Frequently asked questions

Is PWM-Bench a model?

No. It is a benchmark framework — a task definition, scoring methodology, baselines, leakage controls, and governance protocol. It does not ship a model.

Is PWM-Bench a dataset?

No. Many datasets may instantiate it. PWM-Bench specifies how forecasts are made, sealed, resolved, and scored; the underlying participant data stays under participant control.

Does PWM-Bench claim to solve person understanding?

No. It proposes a way to measure progress toward it. The benchmark makes the claim falsifiable, not settled.

Why forecasting?

Understanding is latent and cannot be observed directly. Forecasting is observable: if a system understands an individual, it should predict that individual's future better than population knowledge and personal routine.

Why not self-report?

Self-report is valuable but retrospective and incomplete. PWM-Bench tests whether additional evidence improves future predictive accountability — a property self-report alone cannot establish.

Why is this not just personalization?

Personalization predicts outputs. PWM-Bench tests whether a system can forecast the evolving state that generates those outputs — attention, goals, and goal-state transitions — under sealed, prospective conditions.

Are there results yet?

No. The current release is pre-pilot. Scores will be reported in PWM-Pilot. No empirical results are currently on the leaderboard.

Will raw participant data be public?

No.
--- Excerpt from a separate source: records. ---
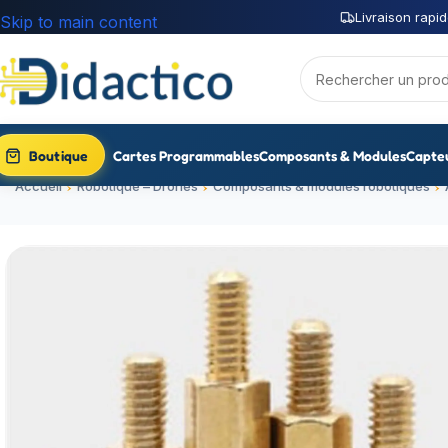
Livraison rapid
Skip to main content
Boutique
Cartes Programmables
Composants & Modules
Capte
Accueil
Robotique – Drones
Composants & modules robotiques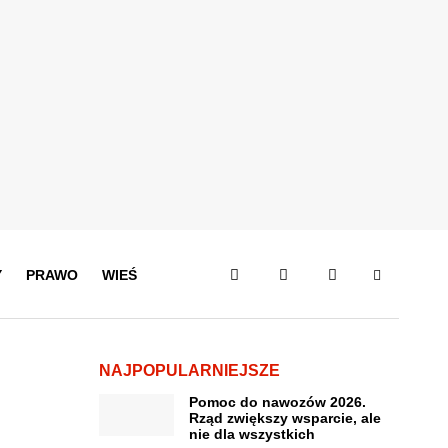
Y
PRAWO
WIEŚ
NAJPOPULARNIEJSZE
Pomoc do nawozów 2026.
Rząd zwiększy wsparcie, ale
nie dla wszystkich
PWM-Bench is designed for federated execution and aggregate-only reporting. Raw data stays under participant control; only resolved outcomes and aggregate metrics leave the client.

What stops a model from just memorizing a person?

The identity-permutation test. If a system's apparent skill survives when forecasts are scored against the wrong individual, that skill was not person-specific. PWM-Bench requires skill to collapse under permutation.

How do you prevent leakage from the future?

Forecasts are sealed and timestamped before outcomes occur, evaluation is strict walk-forward with no random cross-validation, and no system may access evidence dated after its forecast time.